## Activity
Using the rubber tree pruning text below, mark each statement yes or no, and quote the words from the text that decide it: (a) In nature, a rubber tree can reach forty meters in height. (b) A rubber tree needs pruning every year. (c) A tree that threatens to fall over from crooked growth is one reason to cut it.

Selected extract section start

In nature, a rubber tree (Ficus elastica) can grow up to forty meters high. At this size, the trunk has a gigantic diameter of two meters. Such dimensions are of course not desired in the home. That is why it is necessary to prune the popular houseplant when it gets too big. Some specimens only grow with one or two shoots, others crooked or unevenly over time, so that something urgently needs to be done to preserve their beauty. For this reason, it is good to know how to properly cut a rubber tree.

Does a rubber tree need to be cut?

Rubber trees usually grow beautifully and evenly even without any pruning measures and therefore do not necessarily have to be cut. A cut is only one of the maintenance measures that only occur every five to ten years, because rubber trees grow very slowly. There are several reasons a ficus elastica might need an incision. These include:

  • the rubber tree has become too big for the apartment
  • the plant has grown unevenly and is no longer appealing
  • the tree threatens to fall over due to crooked growth
  • no or only a few side shoots form (the tree should become bushier)

Selected extract section end
Supplied data section start

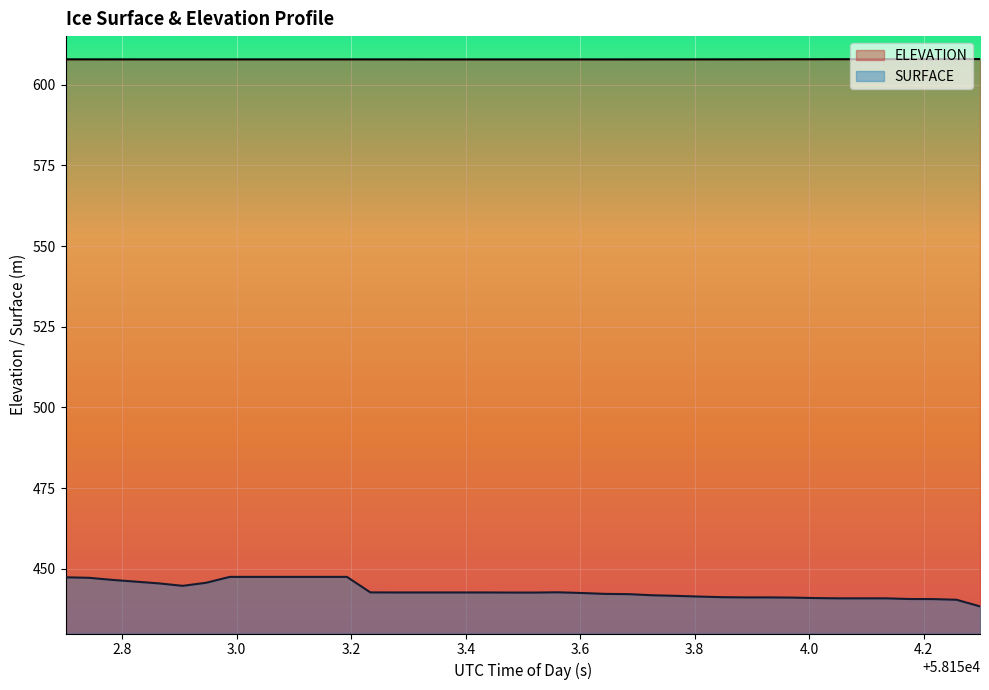

Rank the series at 58153.8068 from highest to lowest value.

ELEVATION, SURFACE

Supplied data section end

## Exercise response
(a) Yes: "In nature, a rubber tree (Ficus elastica) can grow up to forty meters high."
(b) No: "A cut is only one of the maintenance measures that only occur every five to ten years"
(c) Yes: "the tree threatens to fall over due to crooked growth"